After graduation, he could not get a job. He was an unemployed physicist who was passed over for a teaching position at the university and was rejected for jobs everywhere he applied. He earned barely 3 francs an hour—a pittance—by tutoring students. He told his friend Maurice Solovine that “an easier way of earning a living would be to play the violin in public places.”

Einstein was a man who rejected the things most men chase after, such as power and money. However, he once noted pessimistically, “By the mere existence of his stomach, everyone is condemned to participate in that chase.” Finally, through the influence of a friend, he landed a lowly job as a clerk at the Swiss patent office in Bern, earning just enough money so his parents would not have to support him. On his meager salary, he supported his young wife and their newborn baby.

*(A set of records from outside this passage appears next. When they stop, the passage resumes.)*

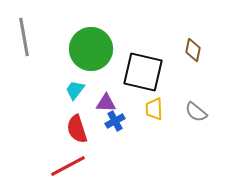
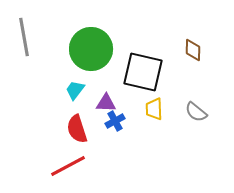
brown diamond: rotated 10 degrees counterclockwise
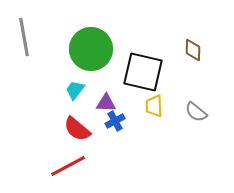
yellow trapezoid: moved 3 px up
red semicircle: rotated 32 degrees counterclockwise
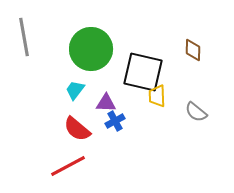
yellow trapezoid: moved 3 px right, 10 px up
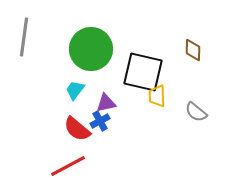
gray line: rotated 18 degrees clockwise
purple triangle: rotated 15 degrees counterclockwise
blue cross: moved 15 px left
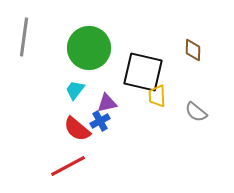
green circle: moved 2 px left, 1 px up
purple triangle: moved 1 px right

Lacking financial resources or connections with the scientific establishment, Einstein began to work in solitude at the patent office. In between patent applications, his mind drifted to problems that had intrigued him as a youth. He then undertook a task that would eventually change the course of human history. His tool was the fourth dimension.

Wherein lies the essence of Einstein’s genius? In
The Ascent of Man
, Jacob Bronowski wrote: “The genius of men like Newton and Einstein lies in that: they ask transparent, innocent questions which turn out to have catastrophic answers. Einstein was a man who could ask immensely simple questions.”
¹
As a child, Einstein asked himself the simple question: What would a light beam look like if you could catch up with one? Would you see a stationary wave, frozen in time? This question set him on a 50-year journey through the mysteries of space and time.

Imagine trying to overtake a train in a speeding car. If we hit the gas pedal, our car races neck-and-neck with the train. We can peer inside the train, which now appears to be at rest. We can see the seats and the people, who are acting as though the train weren’t moving. Similarly, Einstein as a child imagined traveling alongside a light beam. He thought that the light beam should resemble a series of stationary waves, frozen in time; that is, the light beam should appear motionless.

When Einstein was 16 years old, he spotted the flaw in this argument. He recalled later,

After ten years of reflection such a principle resulted from a paradox upon which I had already hit at the age of sixteen: If I pursue a beam of light with the velocity
c
(velocity of light in a vacuum) I should observe such a beam of light as a spatially oscillatory electromagnetic field at rest. However,
there seems to be no such thing, whether on the basis of experience or according to Maxwell’s equations.
²

In college, Einstein confirmed his suspicions. He learned that light can be expressed in terms of Faraday’s electric and magnetic fields, and that these fields obey the field equations found by James Clerk Maxwell. As he suspected, he found that stationary, frozen waves are not allowed by Maxwell’s field equations. In fact, Einstein showed that a light beam travels at the
same
velocity
c
, no matter how hard you try to catch up with it.